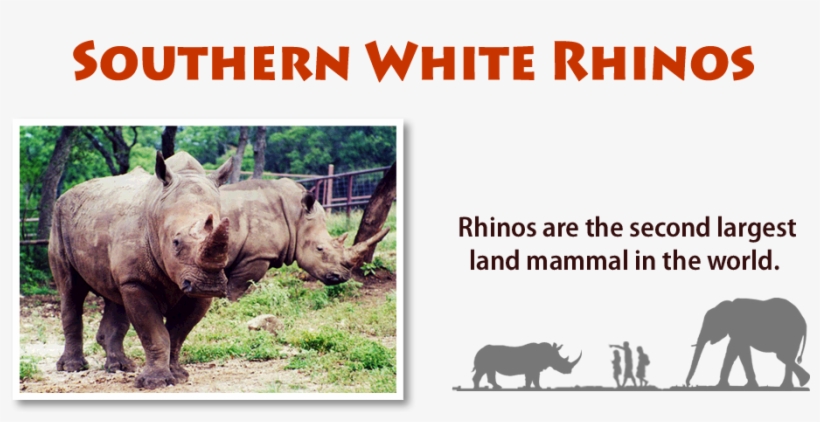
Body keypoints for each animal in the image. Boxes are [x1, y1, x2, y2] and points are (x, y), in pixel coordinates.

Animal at [48, 152, 234, 389]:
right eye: (176, 242)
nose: (209, 285)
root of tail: (66, 194)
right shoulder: (136, 282)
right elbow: (154, 333)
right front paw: (155, 383)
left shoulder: (194, 290)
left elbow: (176, 333)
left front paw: (178, 376)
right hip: (59, 219)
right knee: (71, 290)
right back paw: (72, 367)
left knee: (114, 296)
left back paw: (120, 367)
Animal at [219, 178, 390, 300]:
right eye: (319, 249)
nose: (342, 277)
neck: (296, 217)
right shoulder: (256, 256)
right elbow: (234, 289)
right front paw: (226, 307)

──────────

Before you finish, make sure every line above has been repeated exactly and no picture remains in the copy.

Your response
Body keypoints for each animal in the image. Boxes are [x1, y1, x2, y2] and points are (x, y), in pixel coordinates.

Animal at [48, 152, 234, 389]:
right eye: (176, 242)
nose: (209, 285)
root of tail: (66, 194)
right shoulder: (136, 282)
right elbow: (154, 333)
right front paw: (155, 383)
left shoulder: (194, 290)
left elbow: (176, 333)
left front paw: (178, 376)
right hip: (59, 219)
right knee: (71, 290)
right back paw: (72, 367)
left knee: (114, 296)
left back paw: (120, 367)
Animal at [219, 178, 390, 300]:
right eye: (319, 249)
nose: (342, 277)
neck: (296, 217)
right shoulder: (256, 256)
right elbow: (234, 289)
right front paw: (226, 307)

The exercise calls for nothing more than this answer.